Hidden cost of indexing
What is the equivalent of 'the buses stop running' when we are talking about the financial markets? It means that they would stop working as a mechanism to price securities as fairly and efficiently as possible. They would stop working as a mechanism to allocate capital efficiently to the most promising corporate managements. The consequences on the health of the economy would be immeasurably negative.
The allure of riding for free is indeed irresistible so long as it is legal but it diminishes gradually as more and more people ride for free and the quality of service declines in line with revenues. So if you want to plot the curve of passive funds value added vs. their market share, you can expect that past a certain threshold (well short of 100%), their increased dominance will be destructive and inimical to efficient capital allocation.

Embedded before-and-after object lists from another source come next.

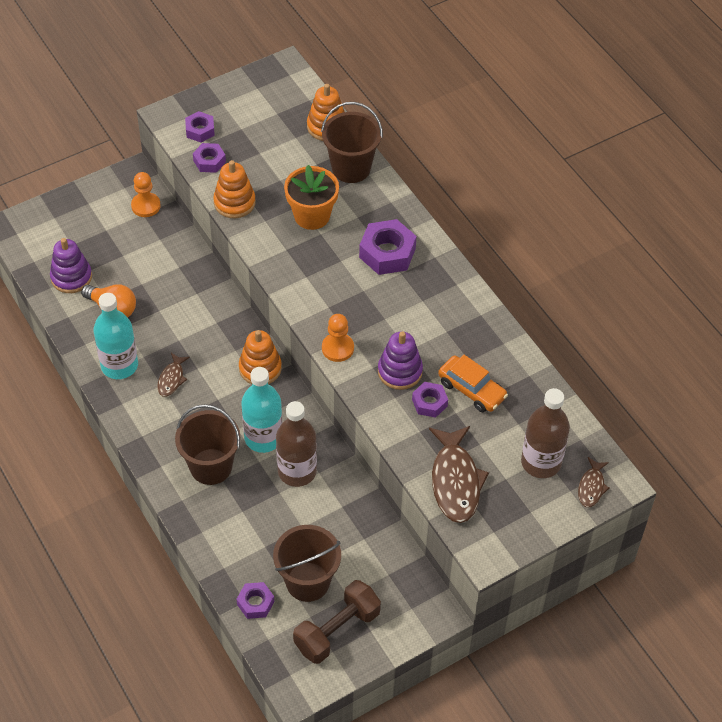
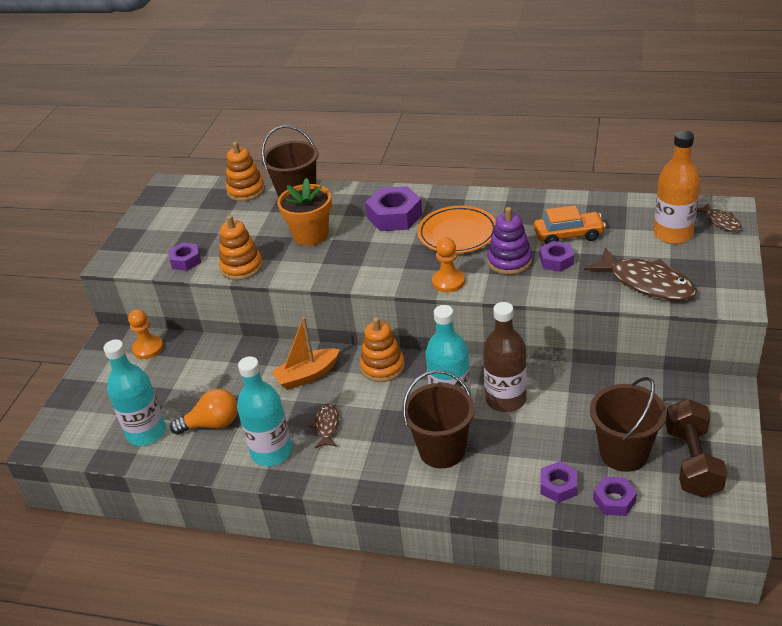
camera: 40 degrees left, 15 degrees down
purple stacking toy [50,238,92,293] -> turquoise bottle [103,339,166,446]
brown fish [157,353,190,397] -> brown fish turned 150 degrees counterclockwise [309,403,339,448]
purple nut [185,111,215,142] -> purple nut moved to [540,462,577,503]
brown bottle [521,388,570,478] -> orange bottle [654,131,700,244]
none -> orange boat [271,317,340,390]
none -> orange plate [417,206,496,254]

We can then talk about the hidden cost of indexing which is not incurred by people who invest in passive funds alone, but by everyone. This cost does not appear in the fund's prospectus but it impacts, or will eventually impact, the general functioning of the markets and of the economy. Then the hordes of investors who moved from active to passive funds will have felt very smart for a brief period until the economy suffers from large misallocations of capital. Here as with every investment, it was smart to be among the first people who switched to indexed funds, but as the crowd moves in, there will be diminishing returns, and ultimately negative returns.
It is a fair hypothesis that as the percentage of assets under passive management rises past a certain market share, the likelihood of a large market correction increases. Can investors in actively management funds find solace in the idea that at least their funds will outperform indexed funds in such a correction? Alas, no, not in the case of most long-only funds. Nearly all long active funds will underperform indexed funds under any plausible scenario. However, some well-managed hedge funds that are truly hedged may avoid losses or even do well in bear markets.
Perhaps then the right approach is to invest in indexed funds and to then exit the asset class entirely (active and passive) when all newspapers praise indexed funds on a daily basis. Would this be now, or soon?
So while it is hard to feel sorry for the active manager who underperforms and is usually overpaid, let us remember to be secretly or openly thankful that he is making it possible for the passive investor to 'ride the bus for free' and to also feel smugly superior about it.
P.S. As with everything else, taxes complicate the picture. Because a passive investor is likely to stay put for a longer time and to therefore benefit from compounding effects, his after-tax advantage over an investor in an active fund will be even greater than his pre-tax advantage over that same investor.
Disclosure: I am/we are long SPY, MDY.
I wrote this article myself, and it expresses my own opinions. I am not receiving compensation for it (other than from Seeking Alpha). I have no business relationship with any company whose stock is mentioned in this article.